= John Walter Weart =

Canadian politician

John Walter Weart (July 17, 1861 - February 10, 1941) was a lawyer, businessman and political figure in British Columbia. He represented South Vancouver in the Legislative Assembly of British Columbia from 1916 until his retirement at the 1920 provincial election as a Liberal.
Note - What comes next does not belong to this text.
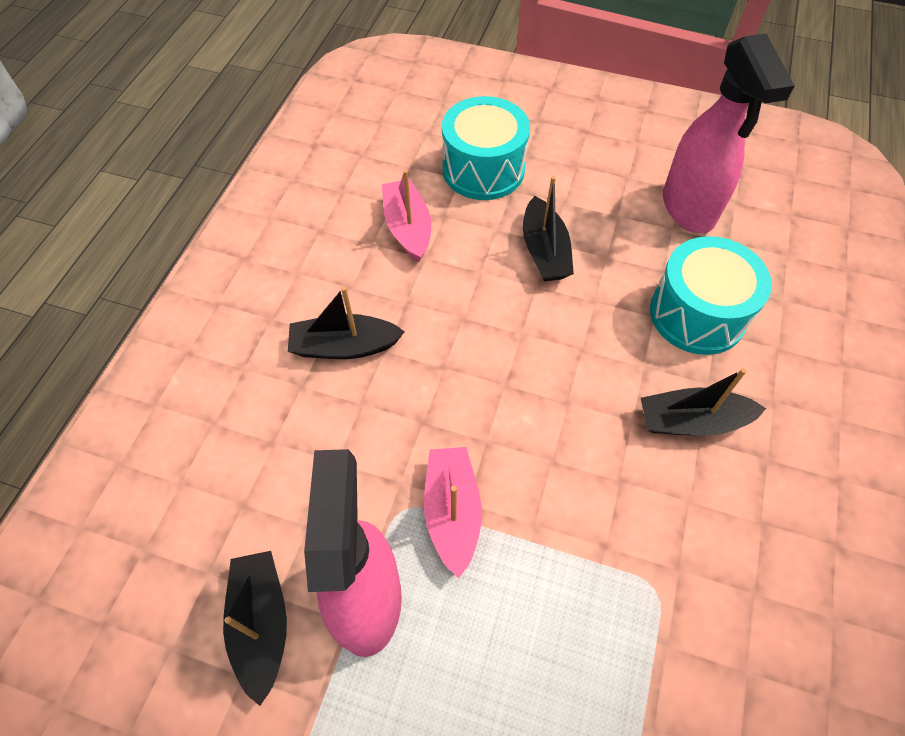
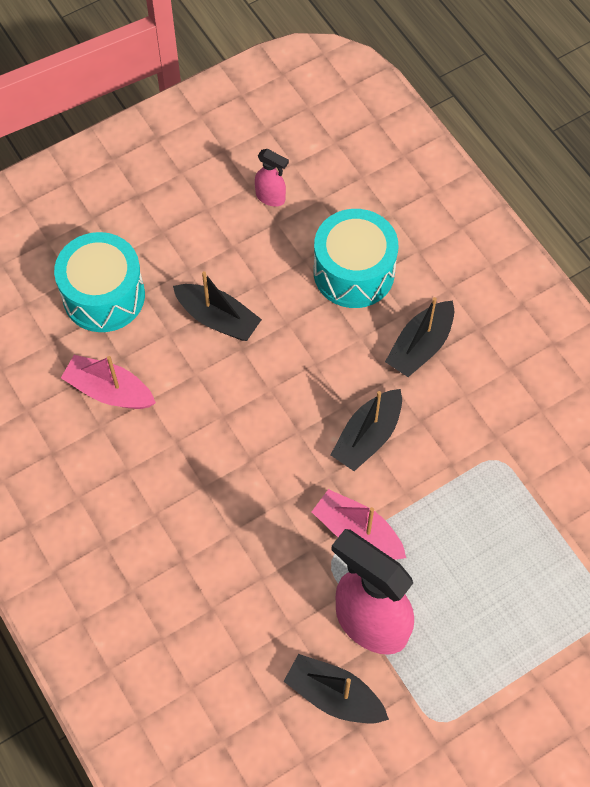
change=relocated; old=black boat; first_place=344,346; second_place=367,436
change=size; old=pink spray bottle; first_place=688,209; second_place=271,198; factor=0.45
He was born in 1861 at Balderson Corner, Lanark, Ontario, the son of John Weart. Weart was employed at a foundry in Brockville and then worked as a carpenter in Belleville from 1873 to 1879. After obtaining a teacher's certificate, he taught school in Hastings County. Weart travelled west and worked in the furniture business in Manitoba from 1882 to 1890. In 1883, he married Minnie Reid. Weart studied law in British Columbia with George H. Cowan and went on to practice law from 1898 to 1905. He was an unsuccessful candidate for a seat in the provincial assembly in 1907. Weart was manager and solicitor for the Metropolitan Building Company. He served as reeve of Burnaby in 1911 and 1912. Weart was speaker for the provincial assembly from 1917 until the start of the 1918 session. His building company was credited with initiating the construction of the first skyscrapers in Vancouver. Weart died in Vancouver in 1941.

The Weart Glacier and Mount Weart in northern Garibaldi Provincial Park were named in his honour; Weart was named chairman of the park's board in 1927.